++++ EXCERPT PROVIDED

The 1995 Palo Verde derailment took place on October 9, 1995, when Amtrak's Sunset Limited was derailed by saboteurs near Palo Verde, Arizona on Southern Pacific Railroad tracks. Two locomotives, Amtrak GE P32-8BWH #511 leading and EMD F40PHR #398 trailing, and eight of twelve cars derailed, four of them falling 30 feet (9 m) off a trestle bridge into a dry river bed. Mitchell Bates, a sleeping car attendant, was killed. Seventy-eight people were injured, 12 of them seriously and 25 were hospitalized.

Incident

Four typewritten notes, attacking the ATF and the FBI for the 1993 Waco Siege, criticizing local law enforcement, and signed "Sons of the Gestapo", were found near the scene of the wreck, indicating that the train had been sabotaged. All four notes were similar. Two of the notes were found by Neal Hallford, a passenger traveling from Oklahoma to San Diego.

++++++++
++++ INFORMATION GIVEN

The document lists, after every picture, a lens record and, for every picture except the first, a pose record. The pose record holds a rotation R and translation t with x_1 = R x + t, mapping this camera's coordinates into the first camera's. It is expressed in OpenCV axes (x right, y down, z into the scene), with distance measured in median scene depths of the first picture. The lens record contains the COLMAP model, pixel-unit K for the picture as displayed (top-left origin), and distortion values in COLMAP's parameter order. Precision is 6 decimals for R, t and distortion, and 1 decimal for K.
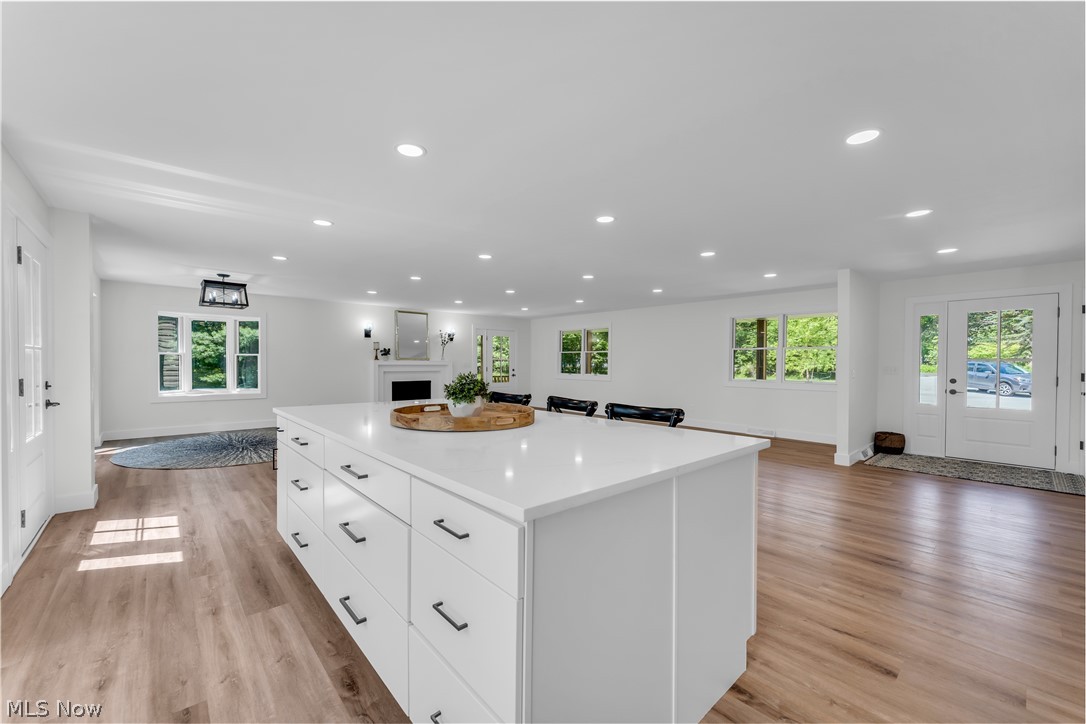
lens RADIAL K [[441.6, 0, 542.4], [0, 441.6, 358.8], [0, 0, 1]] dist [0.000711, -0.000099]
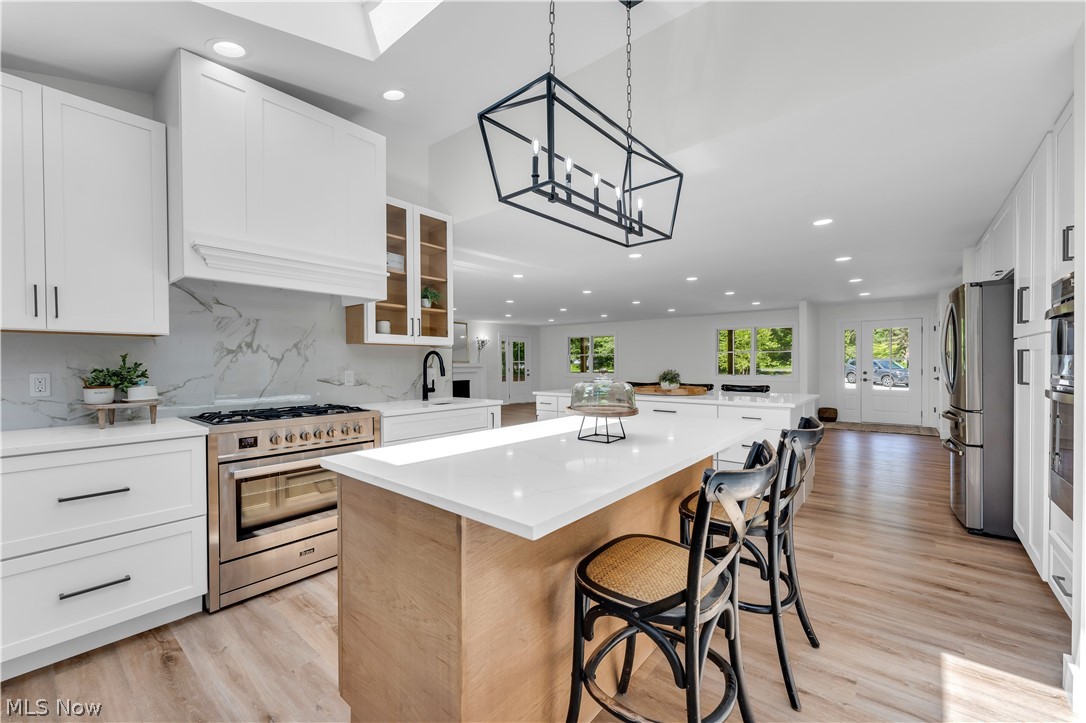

++++++++
++++ INFORMATION GIVEN

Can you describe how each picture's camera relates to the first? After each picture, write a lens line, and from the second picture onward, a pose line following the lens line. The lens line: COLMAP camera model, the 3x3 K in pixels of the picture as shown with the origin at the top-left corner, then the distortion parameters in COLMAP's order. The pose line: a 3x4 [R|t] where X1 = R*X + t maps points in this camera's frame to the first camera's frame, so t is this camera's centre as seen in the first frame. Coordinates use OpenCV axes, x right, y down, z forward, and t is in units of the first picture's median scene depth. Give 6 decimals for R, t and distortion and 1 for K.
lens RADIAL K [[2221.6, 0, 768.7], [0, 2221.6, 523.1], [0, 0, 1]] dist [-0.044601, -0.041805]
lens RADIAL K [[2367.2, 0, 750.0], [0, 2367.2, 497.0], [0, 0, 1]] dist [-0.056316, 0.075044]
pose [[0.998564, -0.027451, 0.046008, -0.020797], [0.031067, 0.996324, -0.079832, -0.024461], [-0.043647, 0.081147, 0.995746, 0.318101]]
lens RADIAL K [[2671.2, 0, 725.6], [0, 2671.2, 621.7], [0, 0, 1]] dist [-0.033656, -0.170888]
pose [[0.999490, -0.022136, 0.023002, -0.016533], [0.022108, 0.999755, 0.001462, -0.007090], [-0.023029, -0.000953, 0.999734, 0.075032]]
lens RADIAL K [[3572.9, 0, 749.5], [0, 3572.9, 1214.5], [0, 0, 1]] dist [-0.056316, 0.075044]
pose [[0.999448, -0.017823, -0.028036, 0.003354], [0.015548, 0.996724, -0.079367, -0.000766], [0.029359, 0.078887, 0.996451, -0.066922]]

++++++++
++++ INFORMATION GIVEN

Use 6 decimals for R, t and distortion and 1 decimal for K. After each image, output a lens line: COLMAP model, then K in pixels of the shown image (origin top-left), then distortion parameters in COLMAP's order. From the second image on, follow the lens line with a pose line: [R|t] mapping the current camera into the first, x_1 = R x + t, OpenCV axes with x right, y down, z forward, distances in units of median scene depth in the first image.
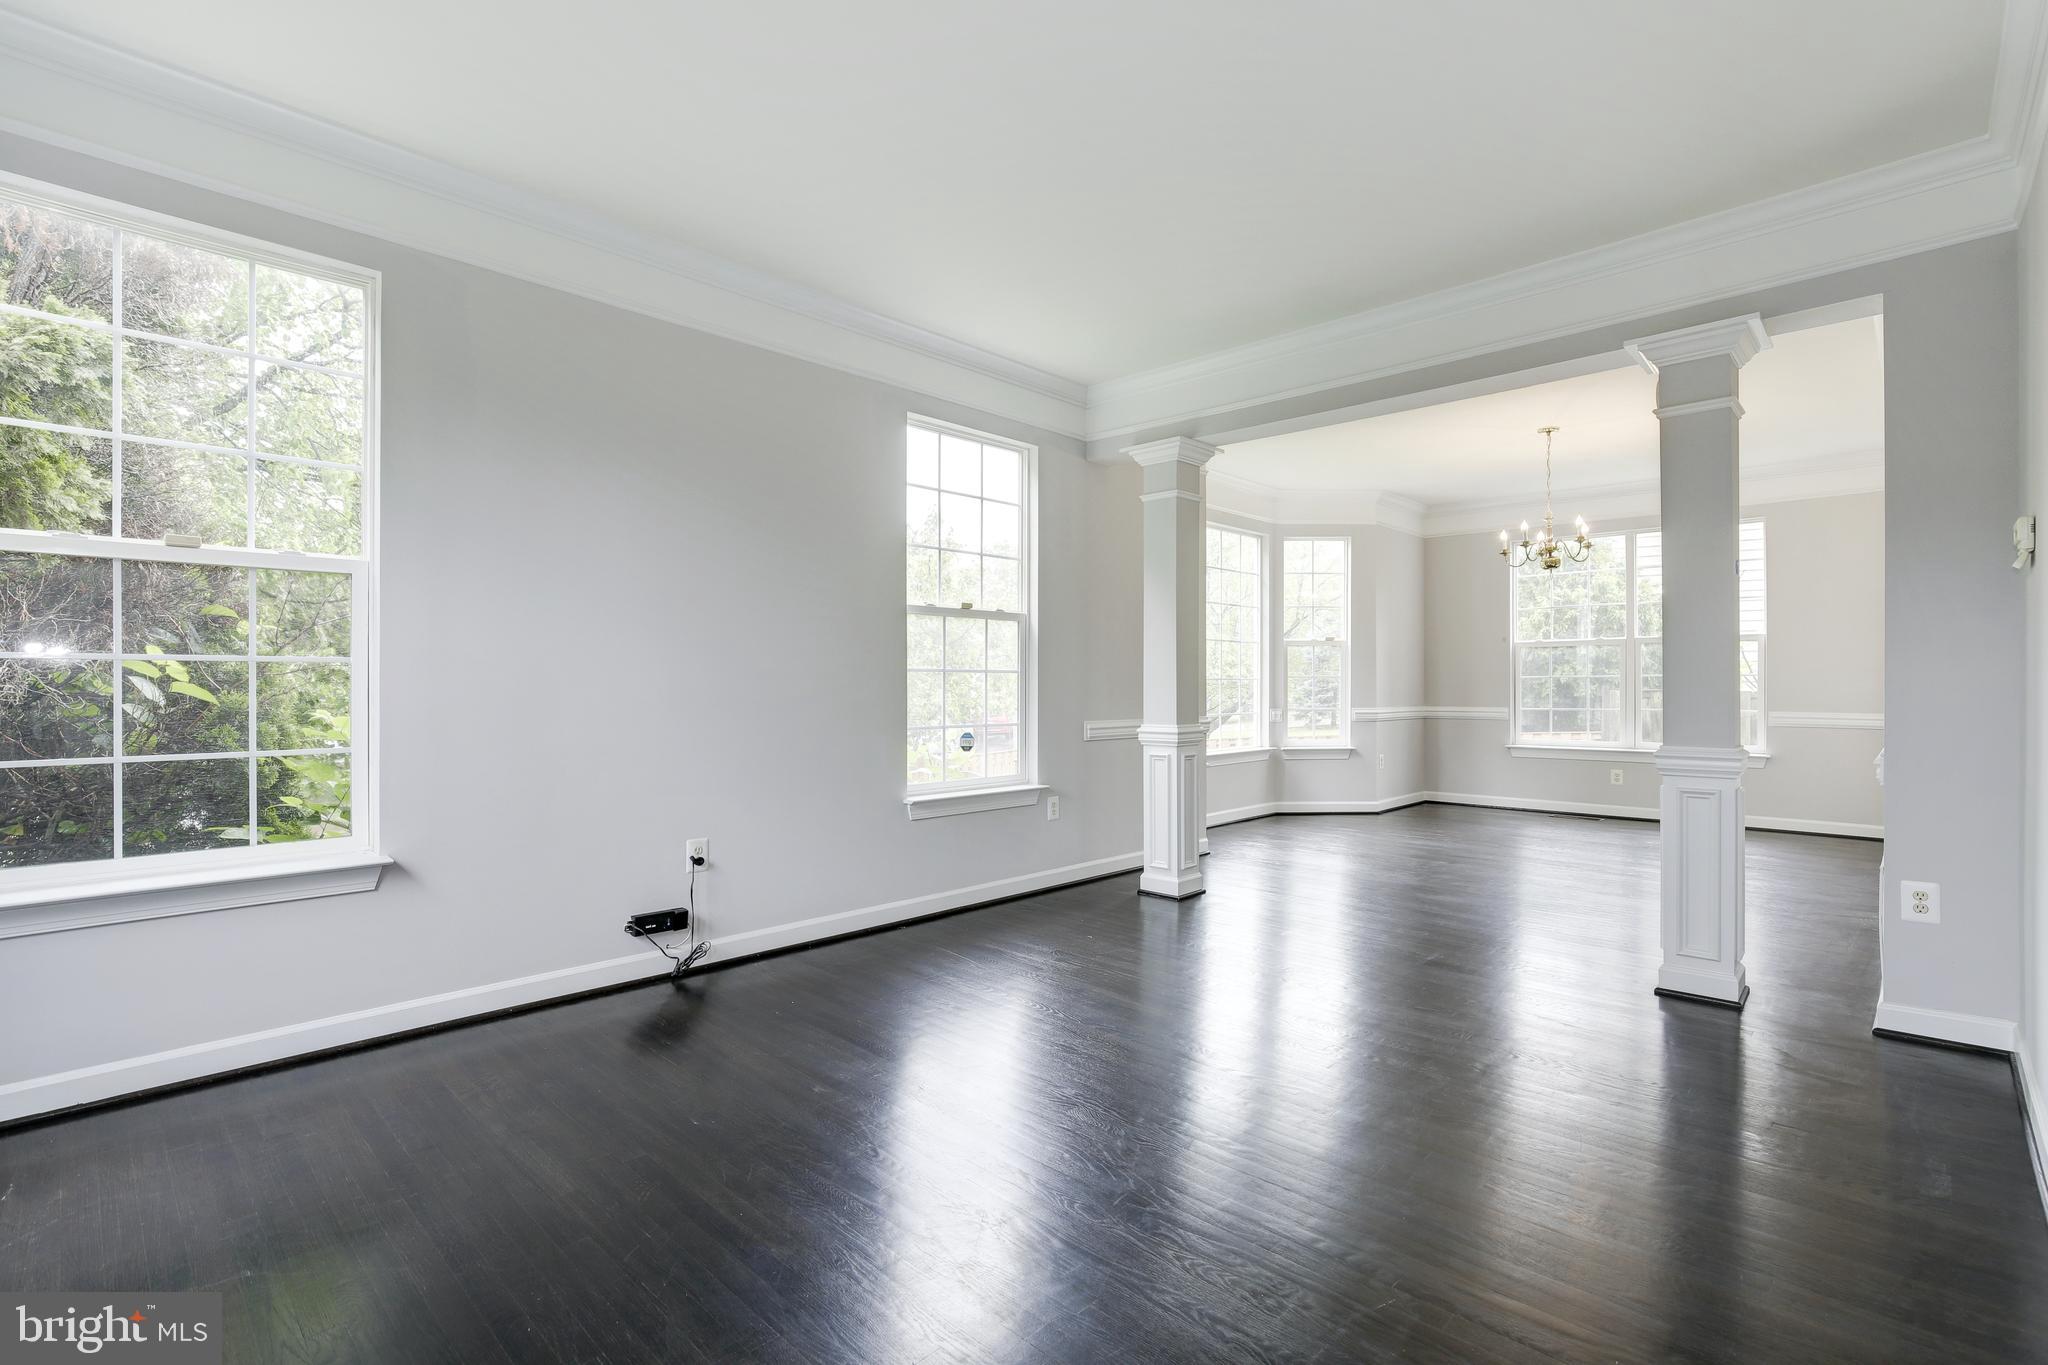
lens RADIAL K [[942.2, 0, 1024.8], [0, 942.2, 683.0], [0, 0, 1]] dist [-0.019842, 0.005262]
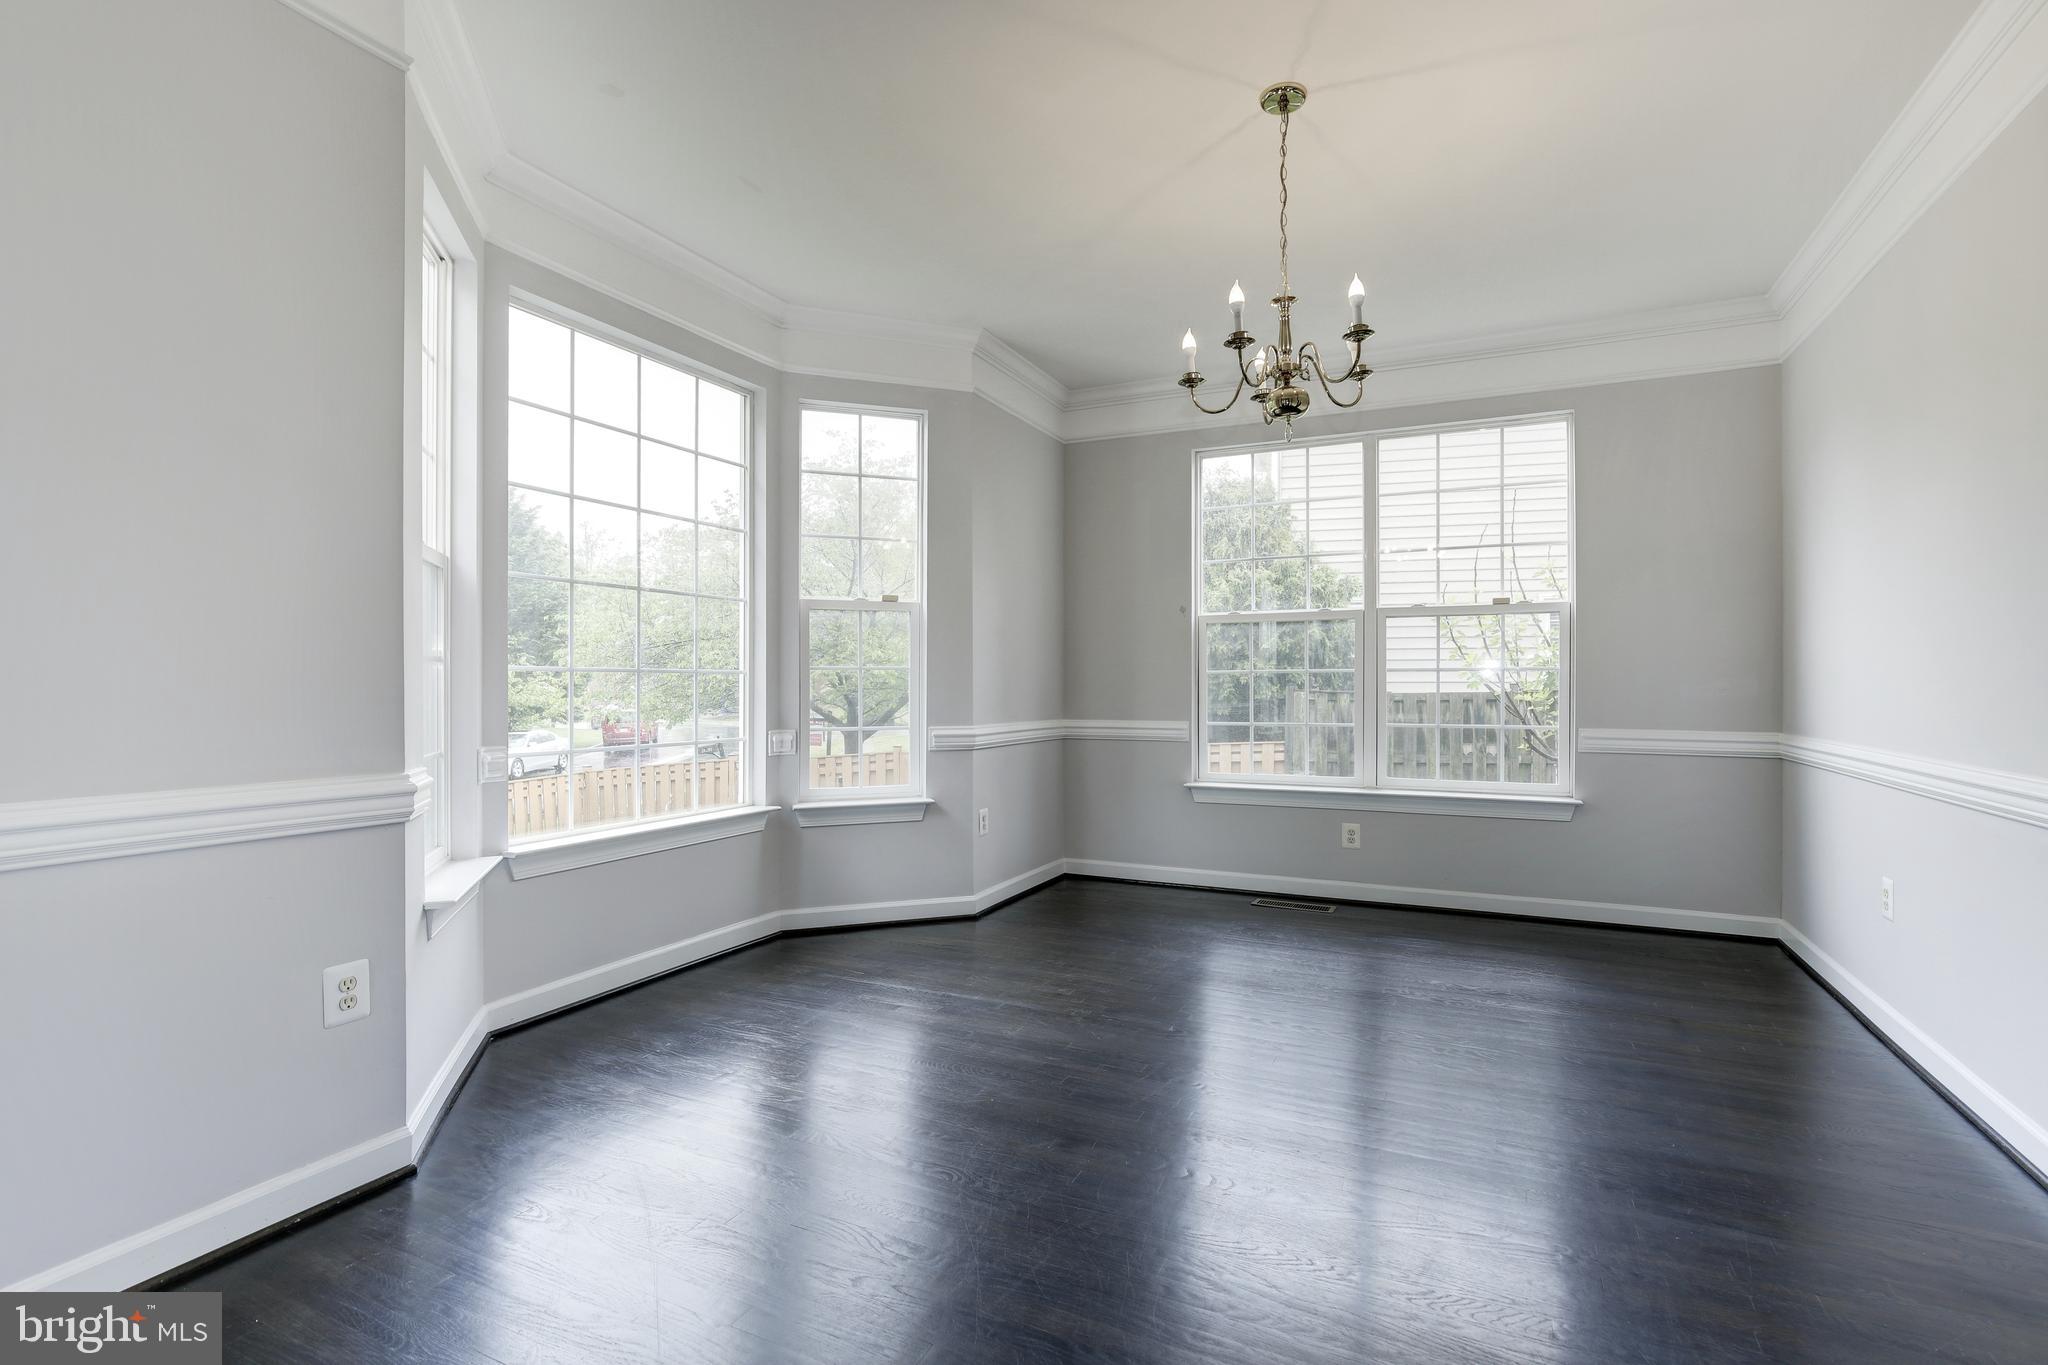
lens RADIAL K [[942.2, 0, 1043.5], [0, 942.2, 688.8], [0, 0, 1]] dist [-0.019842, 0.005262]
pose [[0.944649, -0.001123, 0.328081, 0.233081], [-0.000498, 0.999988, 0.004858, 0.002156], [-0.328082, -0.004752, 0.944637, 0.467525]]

++++++++

* _BRIEF_:
From the account of the 1995 Palo Verde derailment, reproduce everything from "The 1995 Palo" down to "to San Diego.", word for word.

* _OUTPUT OF THE EXERCISE_:
The 1995 Palo Verde derailment took place on October 9, 1995, when Amtrak's Sunset Limited was derailed by saboteurs near Palo Verde, Arizona on Southern Pacific Railroad tracks. Two locomotives, Amtrak GE P32-8BWH #511 leading and EMD F40PHR #398 trailing, and eight of twelve cars derailed, four of them falling 30 feet (9 m) off a trestle bridge into a dry river bed. Mitchell Bates, a sleeping car attendant, was killed. Seventy-eight people were injured, 12 of them seriously and 25 were hospitalized.

Incident

Four typewritten notes, attacking the ATF and the FBI for the 1993 Waco Siege, criticizing local law enforcement, and signed "Sons of the Gestapo", were found near the scene of the wreck, indicating that the train had been sabotaged. All four notes were similar. Two of the notes were found by Neal Hallford, a passenger traveling from Oklahoma to San Diego.